Beginning of the End
In January of 1952, an incident occurred in Turing’s personal life that would have a profound effect on his future.
Although it was no secret among friends and colleagues that Turing was a homosexual, in that it was a punishable crime in the UK, he never let it be publicly known.
On the night of January 23, however, Turing’s house was burgled, and police traced the missing items to a 19-year-old man named Arnold Murray, who, when confronted, told police he and Turing were personally acquainted. When Turing admitted a sexual relationship with Murray, the two were charged with “gross indecency” under the UK Criminal Law Amendment Act 1885.
Having pleaded guilty to the charges, on March 31, 1952, Turing was convicted and given a choice between imprisonment and probation; probation contingent on agreeing to subjection to “chemical castration.”
Though permitted to keep his university position (symbolically), Turing’s conviction led to the removal of his security clearance, which prevented him from continuing as a cryptographic consultant for the British Government Communications Headquarters.
Late in 1952, Turing was denied entry into the US because of his conviction.
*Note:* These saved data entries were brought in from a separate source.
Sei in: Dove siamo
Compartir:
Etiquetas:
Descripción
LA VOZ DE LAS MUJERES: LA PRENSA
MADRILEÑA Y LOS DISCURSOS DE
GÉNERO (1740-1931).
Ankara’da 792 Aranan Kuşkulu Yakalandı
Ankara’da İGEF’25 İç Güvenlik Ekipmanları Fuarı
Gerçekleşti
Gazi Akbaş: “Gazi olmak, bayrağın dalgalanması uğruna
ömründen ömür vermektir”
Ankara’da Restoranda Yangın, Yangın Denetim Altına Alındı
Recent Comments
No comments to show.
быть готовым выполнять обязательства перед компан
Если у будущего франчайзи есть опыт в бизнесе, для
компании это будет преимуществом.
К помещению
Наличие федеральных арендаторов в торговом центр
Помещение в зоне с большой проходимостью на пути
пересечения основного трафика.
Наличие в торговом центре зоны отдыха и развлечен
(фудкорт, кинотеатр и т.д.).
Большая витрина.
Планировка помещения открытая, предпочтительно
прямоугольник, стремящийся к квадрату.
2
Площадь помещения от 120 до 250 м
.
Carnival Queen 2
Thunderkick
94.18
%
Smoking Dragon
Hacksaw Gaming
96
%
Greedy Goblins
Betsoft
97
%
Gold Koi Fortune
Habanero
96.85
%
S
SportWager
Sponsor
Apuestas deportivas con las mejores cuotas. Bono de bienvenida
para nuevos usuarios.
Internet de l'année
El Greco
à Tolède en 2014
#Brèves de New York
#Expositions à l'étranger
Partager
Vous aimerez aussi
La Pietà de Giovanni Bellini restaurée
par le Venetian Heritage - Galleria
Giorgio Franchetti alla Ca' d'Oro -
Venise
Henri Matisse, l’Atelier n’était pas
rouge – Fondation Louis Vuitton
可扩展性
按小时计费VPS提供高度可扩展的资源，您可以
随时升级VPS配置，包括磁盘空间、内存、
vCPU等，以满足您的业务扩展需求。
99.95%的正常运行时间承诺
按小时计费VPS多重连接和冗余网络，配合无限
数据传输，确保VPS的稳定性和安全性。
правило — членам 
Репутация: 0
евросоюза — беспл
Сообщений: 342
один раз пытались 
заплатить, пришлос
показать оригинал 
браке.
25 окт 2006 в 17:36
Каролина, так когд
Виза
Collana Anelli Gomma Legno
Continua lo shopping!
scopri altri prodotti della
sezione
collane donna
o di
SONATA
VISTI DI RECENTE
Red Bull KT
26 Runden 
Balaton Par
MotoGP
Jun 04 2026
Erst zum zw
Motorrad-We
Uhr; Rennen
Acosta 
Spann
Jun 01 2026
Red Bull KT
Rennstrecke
But since several other European countries (including Norway) were more tolerant of homosexuals, Turing spent time there, trying to build new relationships–including one with a man named Kjell Carlson. Kjell attempted to visit Turing in the UK, but UK authorities intercepted their correspondence and prevented Kjell from entering the country.
On June 8, 1954, at the age of 41, Alan Mathison Turing was found dead at his Wilmslow home in Cheshire, England, by his housekeeper.
A postmortem held that evening determined that Turing had died the previous day due to cyanide poisoning. An inquest held the following day established the official cause of death as suicide.